Dry only fresh, firm garlic cloves with no bruises. To prepare, separate and peel the cloves. Cut in half lengthwise. No additional predrying treatment is necessary. Dry at 140 degrees for 2 hours, then reduce heat to 130 degrees until completely dry or crisp. If desired, garlic salt may be made from dried garlic. Powder dried garlic by processing in a blender or food processor until fine. Add 4 parts salt to 1 part garlic powder and blend 1 to 2 seconds. If blended longer, the salt will become too fine and cake together in clumps.

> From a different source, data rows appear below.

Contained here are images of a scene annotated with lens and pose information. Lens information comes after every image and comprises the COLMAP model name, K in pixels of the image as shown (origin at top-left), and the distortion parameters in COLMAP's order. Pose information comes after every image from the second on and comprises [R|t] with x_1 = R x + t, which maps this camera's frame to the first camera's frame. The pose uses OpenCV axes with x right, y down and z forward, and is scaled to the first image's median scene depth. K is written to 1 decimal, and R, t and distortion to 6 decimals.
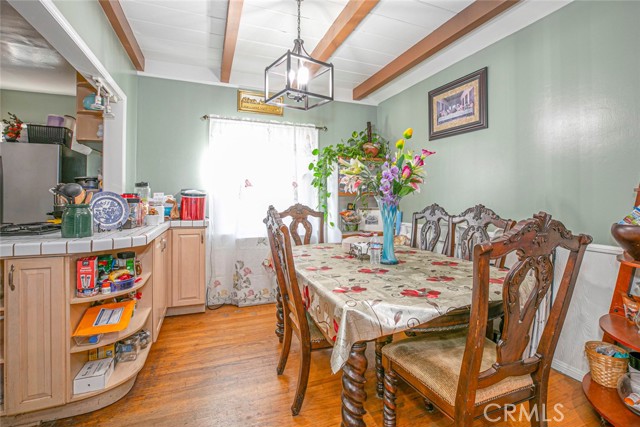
lens RADIAL K [[324.4, 0, 327.2], [0, 324.4, 192.0], [0, 0, 1]] dist [-0.023715, 0.000105]
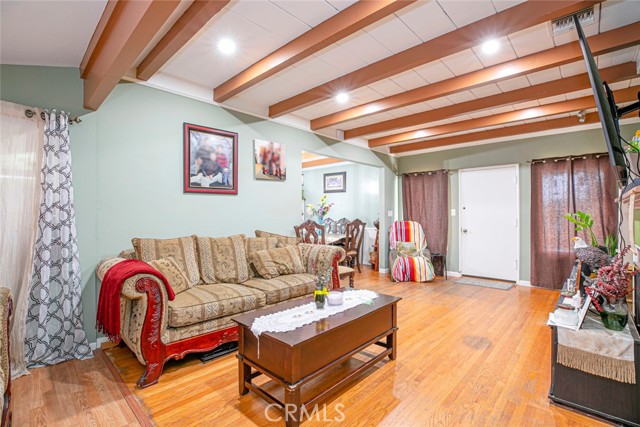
lens RADIAL K [[302.8, 0, 318.6], [0, 302.8, 216.7], [0, 0, 1]] dist [-0.027662, 0.000056]
pose [[0.918034, -0.000568, 0.396500, -0.851503], [-0.006670, 0.999835, 0.016876, -0.023605], [-0.396445, -0.018137, 0.917879, -1.485794]]
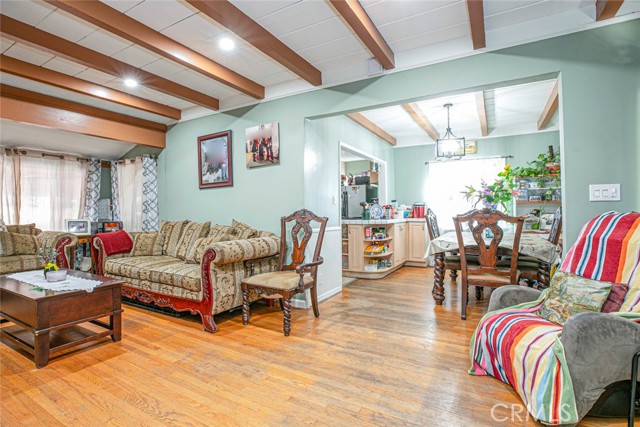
lens RADIAL K [[302.8, 0, 315.5], [0, 302.8, 210.8], [0, 0, 1]] dist [-0.027662, 0.000056]
pose [[0.613794, -0.009192, -0.789412, 0.730193], [0.021003, 0.999768, 0.004690, 0.023599], [0.789187, -0.019459, 0.613845, -0.694389]]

STORING GARLIC IN WINE OR VINEGAR
Peeled cloves may be submerged in wine or vinegar and stored in the refrigerator. A dry white or red wine is suggested; white or wine vinegars also work well. The garlic/liquid should be kept for about 4 months in the refrigerator. Discard both the cloves and the liquid if there are signs of mold or yeast growth on the surface of the wine or vinegar. The garlic-flavored liquid and the garlic cloves may be used to flavor dishes. Do not store the garlic/liquid mixture at room temperature because it will rapidly develop mold growth.
STORING GARLIC IN OIL
Extreme care must be taken when preparing flavored oils with garlic or when storing garlic in oil. Peeled garlic cloves may be submerged in oil and stored in the freezer for several months. Do not store garlic in oil at room temperature. Garlic-in-oil mixtures stored at room temperature provide perfect conditions for producing botulism toxin (low acidity, no free oxygen in the oil, and warm temperatures). The same hazard exists for roasted garlic stored in oil. At least three outbreaks of botulism associated with garlic-in-oil mixtures have been reported in North America.
By law, commercially prepared garlic in oil has been prepared using strict guidelines and must contain citric or phosphoric acid to increase the acidity. Unfortunately, there is no easy or reliable method to acidify garlic in the home. Acidifying garlic in vinegar is a lengthy and highly variable process; a whole clove of garlic covered with vinegar can take from 3 days to more than 1 week to sufficiently acidify. As an alternative, properly dried garlic cloves may be safely added to flavor oils.